§ TEXTE DU DOCUMENT:
L'« Opération micro portable étudiant » initiée par le Ministère de l'Education Nationale a été chahutée gentillement par Mélanie Collet, représentante de l'UNEF. Certaines organisations étudiantes demandent à ce que les besoins de base (logement entre autres) soient d'abords pris en compte avant de proposer l'achat d'un portable à crédit (NDLA: oui, mais peut-on hiérarchiser ou mettre en concurrence les problèmes...). L'association EVE (Espace Vie Étudiante), installée sur le campus de Grenoble, répond différemment en proposant aux étudiants de louer un ordinateur portable : 1,5 €/jours avec assurance, 10 jours minimum, possibilité de rachat. Olivier Royer, le directeur d'EVE, note que la non-possession de la machine amène les étudiants à la considérer autrement : elle doit répondre à leurs besoins immédiats (rédiger un rapport, lire leurs méls, consulter internet) qui sont généralement satisfaits par une machine de base. Avec une machine possédée, il y a des usages plus diversifiés (incluant les loisirs), donc moins de pérennité. EVE fourni également un accès internet aux étudiants, avec une simple borne wifi installée dans ses locaux, et la bonne volonté de ceux qui gèrent l'installation. L'endroit est peuplé d'étudiants qui travaillent en buvant du café. En dehors des horaires d'ouverture, le lieu a paraît-il quelque-chose de surréaliste puisque les étudiants s'agglutinent aux abords du bâtiment pour profiter de l'accès internet sans fil.

Se sont reposées les questions de besoins de moyens, de rémunération des contenus et de formation aux outils. Dans un domaine aussi immatériel et subjectif, comment s'y retrouver ?... Les représentants étudiants indiquent que certaines universités ont augmenté drastiquement les coûts d'inscription, faisant valoir l'accès à des plate-formes de formation en ligne. Parallèlement certains professeurs éditent pour leur propre compte des livres qu'ils font ensuite acheter aux étudiants comme support de cours. Ajoutons à cela les questions de droit d'auteur que certains voudraient voir considérées... Au final, c'est peut-être la notion de « contenus libres » qui en profitera, et c'est peut-être ce qu'il faut espérer pour la qualité des contenus et la liberté des apprenants. Partout dans le monde le savoir s'ouvre et s'échange gratuitement. Dans ce contexte, peut-on penser qu'enseigner c'est monnayer sa production de contenu ? Concernant le « plus de moyens », est-ce que cette question peut s'affranchir d'une bonne identification des objectifs que l'on poursuit ? Fin 90 nous avions des réseaux 10 mégabits, début 2000 on généralisait le 100 mégabits, maintenant les demandes vont vers le gigabit en fibre optique. Où se situe le besoin réel ? En dix ans la demande technique s'est multipliée par 100, alors que rien encore ne spécifie clairement les objectifs que l'on veut attendre avec cette technologie.

§ OBJECTIF ÉNONCÉ: Poursuivez le texte sur l'équipement numérique des étudiants au-delà de sa dernière phrase.

§ ENREGISTREMENTS FOURNIS:
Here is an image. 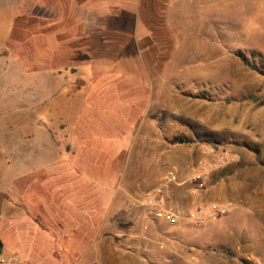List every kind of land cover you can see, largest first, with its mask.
I'll use <instances>...</instances> for the list:
<instances>
[{
    "label": "rangeland",
    "instance_id": "rangeland-1",
    "mask_svg": "<svg viewBox=\"0 0 264 264\" xmlns=\"http://www.w3.org/2000/svg\"><path fill=\"white\" fill-rule=\"evenodd\" d=\"M91 157L133 196L115 228L124 250L147 264H264V0H0V232L30 214L50 167ZM170 170L186 216L227 213L154 219L143 204Z\"/></svg>",
    "mask_w": 264,
    "mask_h": 264
},
{
    "label": "crops",
    "instance_id": "crops-1",
    "mask_svg": "<svg viewBox=\"0 0 264 264\" xmlns=\"http://www.w3.org/2000/svg\"><path fill=\"white\" fill-rule=\"evenodd\" d=\"M104 85L117 90L112 83ZM141 88L135 84L136 90ZM117 94L109 95L111 101L106 104L115 99L120 101ZM125 113L129 115L128 111ZM96 132L85 136L89 140L94 138V148L101 146L102 139ZM80 137L83 139V135ZM90 159L62 162L48 169L54 179L32 190L27 205L30 214L13 211L14 226L7 234L0 232V244L8 254H11L8 249L26 252L24 264H147L145 258L124 250L115 240L116 226L131 221L133 196L116 184L115 175L109 173L113 170L110 164L103 163L101 169L100 163L95 162L99 159ZM19 221L26 224L19 227Z\"/></svg>",
    "mask_w": 264,
    "mask_h": 264
},
{
    "label": "built area",
    "instance_id": "built-area-1",
    "mask_svg": "<svg viewBox=\"0 0 264 264\" xmlns=\"http://www.w3.org/2000/svg\"><path fill=\"white\" fill-rule=\"evenodd\" d=\"M211 165H203L197 172L195 180L201 187L206 185L207 180L211 176ZM183 185L180 182L177 171L170 170L166 177H164L161 183L153 190L146 200L143 206H145L154 217V219L164 220L169 223H177L179 219L186 217L192 220H196L198 223H205L209 217L217 215H224L226 209L220 206L213 207L208 214L204 212H193L187 214L181 206L173 199V191L175 187ZM0 264H24L22 258L17 254H8L4 247L0 244Z\"/></svg>",
    "mask_w": 264,
    "mask_h": 264
},
{
    "label": "trees",
    "instance_id": "trees-1",
    "mask_svg": "<svg viewBox=\"0 0 264 264\" xmlns=\"http://www.w3.org/2000/svg\"><path fill=\"white\" fill-rule=\"evenodd\" d=\"M238 55H239L240 57H243L245 61L247 60V58L244 57V55H243L242 52H238ZM186 142L188 143V140H178V143H186Z\"/></svg>",
    "mask_w": 264,
    "mask_h": 264
}]
</instances>
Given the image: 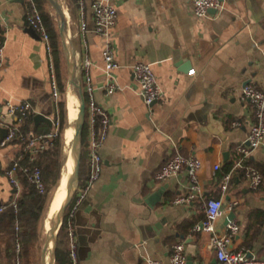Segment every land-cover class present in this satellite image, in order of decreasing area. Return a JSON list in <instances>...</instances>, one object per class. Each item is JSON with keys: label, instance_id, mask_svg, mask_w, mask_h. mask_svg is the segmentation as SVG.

§ RÉPONSE ATTENDUE:
Les représentants d'IBM et Fujitsu-Siemens nous ont éclairés sur les aspects matériels purs. Pourquoi le coût matériel ne baisse jamais, au profit de l'augmentation sempiternelle des performances ? A-t-on vraiment besoin de tout cela, pourquoi ne pas freiner un peu l'évolution ? IBM répond que ce sont essentiellement les attentes des utilisateurs qui provoquent l'évolution. En fait, si nous avons un « ordinateur suffisant » aujourd'hui, c'est justement parce que les attentes progressistes d'hier ont permis de l'obtenir. Philippe Koch note également que dans une entreprise (principal client des fabriquants et moteur de l'évolution) le matériel ne représente que 20% du coût total d'un poste informatique, le reste étant principalement des ressources humaines et logicielles. Donc discuter d'une réduction sur ces 20% n'a pas beaucoup de sens pour le fabriquant. L'entreprise a une approche pragmatique de l'évaluation du coût : elle connaît les objectifs à atteindre, ce que les technologies lui apportent, et combien elle pourra y consacrer. Cette approche n'est pas applicable à un cursus universitaire... mais une meilleure spécification des objectifs de terrain permettrait peut-être de mieux comprendre les investissements nécessaires au sommet.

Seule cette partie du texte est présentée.